• [Available data]:

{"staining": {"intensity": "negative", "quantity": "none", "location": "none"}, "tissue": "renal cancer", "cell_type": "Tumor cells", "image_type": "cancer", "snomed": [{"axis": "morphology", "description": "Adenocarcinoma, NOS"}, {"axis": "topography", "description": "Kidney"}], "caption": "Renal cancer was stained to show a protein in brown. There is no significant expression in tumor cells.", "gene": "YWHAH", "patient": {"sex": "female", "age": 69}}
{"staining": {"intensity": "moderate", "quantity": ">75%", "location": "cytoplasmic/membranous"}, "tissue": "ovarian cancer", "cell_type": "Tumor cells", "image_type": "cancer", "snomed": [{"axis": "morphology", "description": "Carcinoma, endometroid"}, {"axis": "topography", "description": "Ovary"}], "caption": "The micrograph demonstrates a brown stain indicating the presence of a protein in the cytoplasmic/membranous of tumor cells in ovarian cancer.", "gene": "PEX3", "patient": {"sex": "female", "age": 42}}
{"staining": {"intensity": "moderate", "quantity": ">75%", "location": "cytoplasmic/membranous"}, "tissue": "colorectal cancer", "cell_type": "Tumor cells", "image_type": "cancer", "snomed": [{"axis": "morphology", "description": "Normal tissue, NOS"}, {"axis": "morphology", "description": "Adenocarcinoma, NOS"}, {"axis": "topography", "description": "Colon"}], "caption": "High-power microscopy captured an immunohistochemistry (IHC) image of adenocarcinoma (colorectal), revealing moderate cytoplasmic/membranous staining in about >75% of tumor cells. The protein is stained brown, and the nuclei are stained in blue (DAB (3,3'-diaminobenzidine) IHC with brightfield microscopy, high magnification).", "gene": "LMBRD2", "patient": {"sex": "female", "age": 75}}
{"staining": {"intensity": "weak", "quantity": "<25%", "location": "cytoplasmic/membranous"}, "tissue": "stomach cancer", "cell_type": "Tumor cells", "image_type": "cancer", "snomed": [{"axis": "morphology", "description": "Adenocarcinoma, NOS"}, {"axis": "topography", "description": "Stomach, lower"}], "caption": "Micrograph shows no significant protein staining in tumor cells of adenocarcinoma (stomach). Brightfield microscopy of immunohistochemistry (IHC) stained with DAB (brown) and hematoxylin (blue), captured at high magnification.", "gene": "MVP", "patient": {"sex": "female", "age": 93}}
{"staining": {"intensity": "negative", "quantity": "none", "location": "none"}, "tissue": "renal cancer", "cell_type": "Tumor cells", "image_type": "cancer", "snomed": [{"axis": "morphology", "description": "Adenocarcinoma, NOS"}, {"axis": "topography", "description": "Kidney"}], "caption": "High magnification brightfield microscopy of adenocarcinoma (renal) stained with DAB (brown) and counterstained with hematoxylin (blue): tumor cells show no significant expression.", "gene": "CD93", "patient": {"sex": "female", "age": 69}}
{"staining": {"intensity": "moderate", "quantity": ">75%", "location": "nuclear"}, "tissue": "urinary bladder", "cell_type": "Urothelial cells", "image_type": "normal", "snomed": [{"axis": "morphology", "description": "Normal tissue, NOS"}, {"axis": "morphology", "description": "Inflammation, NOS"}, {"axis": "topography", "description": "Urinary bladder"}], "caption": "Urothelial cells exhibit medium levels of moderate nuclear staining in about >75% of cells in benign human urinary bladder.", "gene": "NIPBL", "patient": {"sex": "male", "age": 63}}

• [What this task involves]: Would you copy exactly the lines from the one that contains "magnification brightfield microscopy" through the final line of the records above, including both?

• [Exercise response]:
{"staining": {"intensity": "negative", "quantity": "none", "location": "none"}, "tissue": "renal cancer", "cell_type": "Tumor cells", "image_type": "cancer", "snomed": [{"axis": "morphology", "description": "Adenocarcinoma, NOS"}, {"axis": "topography", "description": "Kidney"}], "caption": "High magnification brightfield microscopy of adenocarcinoma (renal) stained with DAB (brown) and counterstained with hematoxylin (blue): tumor cells show no significant expression.", "gene": "CD93", "patient": {"sex": "female", "age": 69}}
{"staining": {"intensity": "moderate", "quantity": ">75%", "location": "nuclear"}, "tissue": "urinary bladder", "cell_type": "Urothelial cells", "image_type": "normal", "snomed": [{"axis": "morphology", "description": "Normal tissue, NOS"}, {"axis": "morphology", "description": "Inflammation, NOS"}, {"axis": "topography", "description": "Urinary bladder"}], "caption": "Urothelial cells exhibit medium levels of moderate nuclear staining in about >75% of cells in benign human urinary bladder.", "gene": "NIPBL", "patient": {"sex": "male", "age": 63}}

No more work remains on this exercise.